Eva Schönbeck-Temesy (August 16, 1930 – August 27, 2011) was an Austrian botanist of Hungarian descent who made notable contributions to Karl Heinz Rechinger's magisterial Flora Iranica.

== Life and career ==
The fourth daughter of General Stefan Temesy and Ludovika Temesy née Messek, she was born in Győr, the most important city in northwestern Hungary. She attended elementary school and afterwards (1940–44) Szent Margit Leánygimnázium (St. Margaret's School for Girls) in Székesfehérvár in central Hungary. In the turmoil of the invasion of Hungary by the Red Army, the Temesy family left the country and settled in the Styrian capital Graz in eastern Austria, where the young Eva resumed her secondary education at BRG II for Girls in 1946 - from which she graduated with distinction in 1949. In the same year, she enrolled at the University of Graz to study botany. Her doctoral thesis, entitled The Polytypic Species Saxifraga stellaris Linné, which she wrote under the guidance of Professor Felix Joseph Widder, earned her in 1954 the degree of Ph.D. Sub auspiciis Praesidentis - the highest honour which may be bestowed by the Austrian University system.

On July 9, 1956 she married the zoologist Horst Schönbeck (1929–2009) by whom she had three children: Susanne (1957-), Stefan (1959-) and Pippa (1961-). Up until 1964, the young Schönbeck-Temesy family lived in the municipality of Judendorf-Straßengel, in the district of Graz-Umgebung.
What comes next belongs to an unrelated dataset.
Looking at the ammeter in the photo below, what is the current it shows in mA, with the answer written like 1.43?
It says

There then followed a work-related move to Vienna.

From January 1, 1965 to December 1, 1970 Schönbeck-Temesy worked on a research fellowship and then up until March 30, 1973 on an Arbeitsauftrag in the botany department of the Natural History Museum, Vienna under the Directorship of Professor Karl Heinz Rechinger. On March 1, 1974 she became Keeper of the museum's Herbarium - a post in which she remained until her retirement in April 1993. Schönbeck-Temesy benefitted greatly, during her academic career, from her polyglotism : in addition to her mother tongues of Hungarian and German she was also fluent in English, French, Italian, and Russian. A true Grande Dame of the world of botany, she is commemorated in the name of the rubiaceous plant Galium schoenbeck-temesyae Ehrend.
Dr. Schönbeck-Temesy's eldest daughter, Dr. Susanne Grass-Schönbeck, is maintaining the family tradition of scientific excellence, albeit in the unrelated field of pulmonology.
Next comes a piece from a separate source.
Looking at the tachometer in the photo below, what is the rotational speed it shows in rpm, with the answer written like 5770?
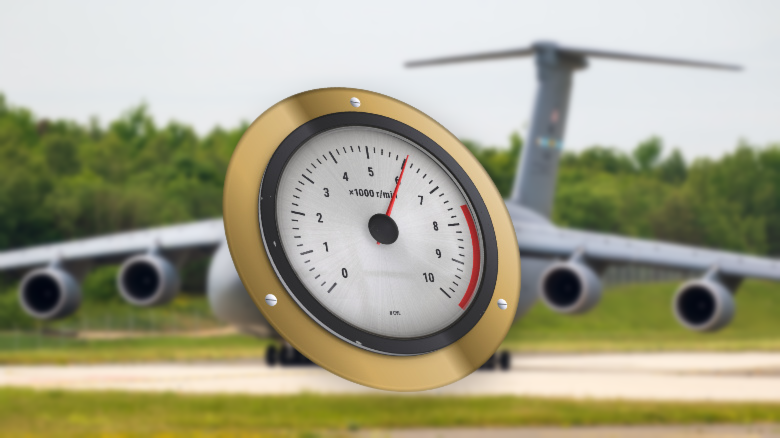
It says 6000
== Publications and verifications ==
Schönbeck-Temesy authored several volumes of the Flora Iranica and verified a number of plant species.
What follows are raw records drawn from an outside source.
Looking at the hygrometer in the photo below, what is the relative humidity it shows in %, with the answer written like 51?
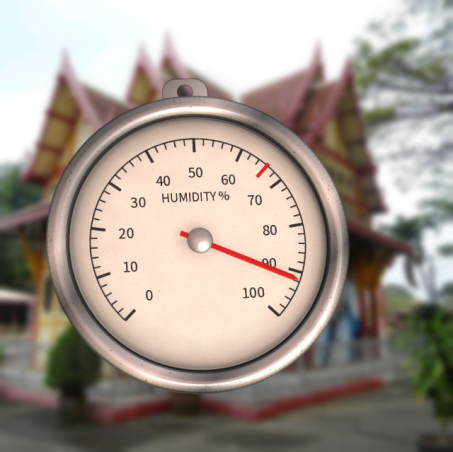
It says 92
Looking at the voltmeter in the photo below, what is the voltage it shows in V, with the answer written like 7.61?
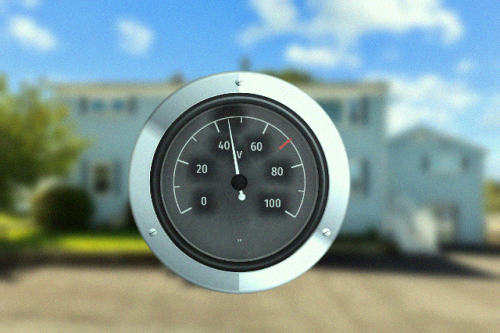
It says 45
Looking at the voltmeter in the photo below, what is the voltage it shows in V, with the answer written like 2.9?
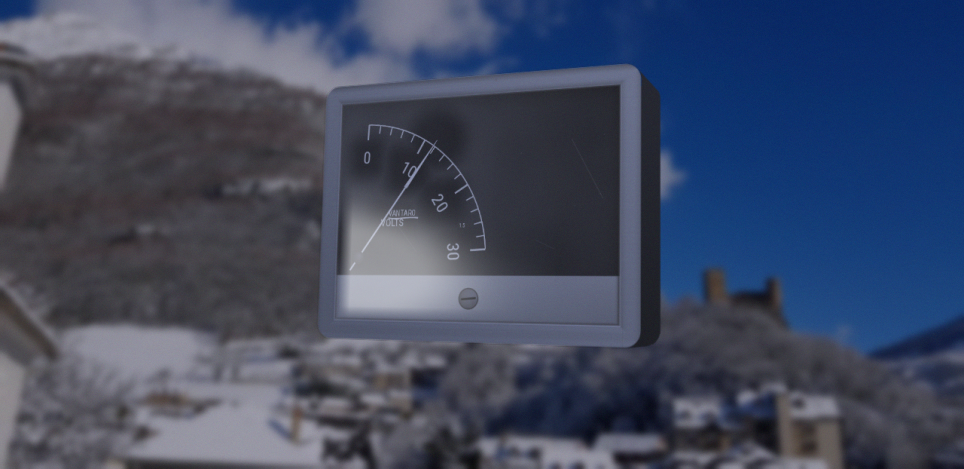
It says 12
Of the Flora Iranica she authored volume 19 and 20 on the Hydrangeaceae and Parnassiaceae, volumes 23 to 33 on the Acanthaceae, Aquifoliaceae, Aristolochiaceae, Buxaceae, Ceratophyllaceae, Datiscaceae, Ebenaceae, Hippuridaceae, Myrtaceae and Nymphaeaceae. Subsequently she authored volume 42 on the Saxifragaceae, volume 47 on the Grossulariaceae, volume 69 on the Geraniaceae and volume 100 on the Solanaceae.

 In the course of her botany work she identified, classified and verified plants. Several plant species have also been named after her.